Dataset entries:
# # #
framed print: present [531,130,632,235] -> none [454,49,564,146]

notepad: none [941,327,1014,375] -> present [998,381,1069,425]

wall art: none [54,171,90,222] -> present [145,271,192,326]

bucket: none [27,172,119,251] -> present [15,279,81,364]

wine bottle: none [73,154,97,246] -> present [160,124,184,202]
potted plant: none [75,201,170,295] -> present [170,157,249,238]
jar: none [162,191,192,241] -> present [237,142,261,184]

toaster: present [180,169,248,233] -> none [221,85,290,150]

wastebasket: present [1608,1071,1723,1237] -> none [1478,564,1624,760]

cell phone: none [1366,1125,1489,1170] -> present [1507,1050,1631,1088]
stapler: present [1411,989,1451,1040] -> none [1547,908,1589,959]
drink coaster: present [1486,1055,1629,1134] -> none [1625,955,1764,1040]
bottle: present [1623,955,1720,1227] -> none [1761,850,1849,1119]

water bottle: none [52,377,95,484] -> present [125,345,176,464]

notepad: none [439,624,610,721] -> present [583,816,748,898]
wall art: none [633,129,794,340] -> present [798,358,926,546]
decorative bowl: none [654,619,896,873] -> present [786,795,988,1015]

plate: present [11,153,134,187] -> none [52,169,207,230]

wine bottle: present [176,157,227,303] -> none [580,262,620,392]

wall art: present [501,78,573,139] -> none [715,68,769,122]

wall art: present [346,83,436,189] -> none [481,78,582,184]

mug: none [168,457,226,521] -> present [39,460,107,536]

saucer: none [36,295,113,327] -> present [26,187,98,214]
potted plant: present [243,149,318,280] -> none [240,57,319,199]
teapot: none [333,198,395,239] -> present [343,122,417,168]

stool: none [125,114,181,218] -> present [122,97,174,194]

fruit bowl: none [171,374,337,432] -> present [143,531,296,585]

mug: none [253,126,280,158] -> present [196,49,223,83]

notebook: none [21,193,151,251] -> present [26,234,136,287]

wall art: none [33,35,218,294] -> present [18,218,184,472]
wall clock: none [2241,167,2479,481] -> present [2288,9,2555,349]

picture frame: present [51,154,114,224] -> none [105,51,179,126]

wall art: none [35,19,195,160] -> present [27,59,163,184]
# # #
§ Work instruction
Take the records shown above and output them again exactly.

§ Result
framed print: present [531,130,632,235] -> none [454,49,564,146]

notepad: none [941,327,1014,375] -> present [998,381,1069,425]

wall art: none [54,171,90,222] -> present [145,271,192,326]

bucket: none [27,172,119,251] -> present [15,279,81,364]

wine bottle: none [73,154,97,246] -> present [160,124,184,202]
potted plant: none [75,201,170,295] -> present [170,157,249,238]
jar: none [162,191,192,241] -> present [237,142,261,184]

toaster: present [180,169,248,233] -> none [221,85,290,150]

wastebasket: present [1608,1071,1723,1237] -> none [1478,564,1624,760]

cell phone: none [1366,1125,1489,1170] -> present [1507,1050,1631,1088]
stapler: present [1411,989,1451,1040] -> none [1547,908,1589,959]
drink coaster: present [1486,1055,1629,1134] -> none [1625,955,1764,1040]
bottle: present [1623,955,1720,1227] -> none [1761,850,1849,1119]

water bottle: none [52,377,95,484] -> present [125,345,176,464]

notepad: none [439,624,610,721] -> present [583,816,748,898]
wall art: none [633,129,794,340] -> present [798,358,926,546]
decorative bowl: none [654,619,896,873] -> present [786,795,988,1015]

plate: present [11,153,134,187] -> none [52,169,207,230]

wine bottle: present [176,157,227,303] -> none [580,262,620,392]

wall art: present [501,78,573,139] -> none [715,68,769,122]

wall art: present [346,83,436,189] -> none [481,78,582,184]

mug: none [168,457,226,521] -> present [39,460,107,536]

saucer: none [36,295,113,327] -> present [26,187,98,214]
potted plant: present [243,149,318,280] -> none [240,57,319,199]
teapot: none [333,198,395,239] -> present [343,122,417,168]

stool: none [125,114,181,218] -> present [122,97,174,194]

fruit bowl: none [171,374,337,432] -> present [143,531,296,585]

mug: none [253,126,280,158] -> present [196,49,223,83]

notebook: none [21,193,151,251] -> present [26,234,136,287]

wall art: none [33,35,218,294] -> present [18,218,184,472]
wall clock: none [2241,167,2479,481] -> present [2288,9,2555,349]

picture frame: present [51,154,114,224] -> none [105,51,179,126]

wall art: none [35,19,195,160] -> present [27,59,163,184]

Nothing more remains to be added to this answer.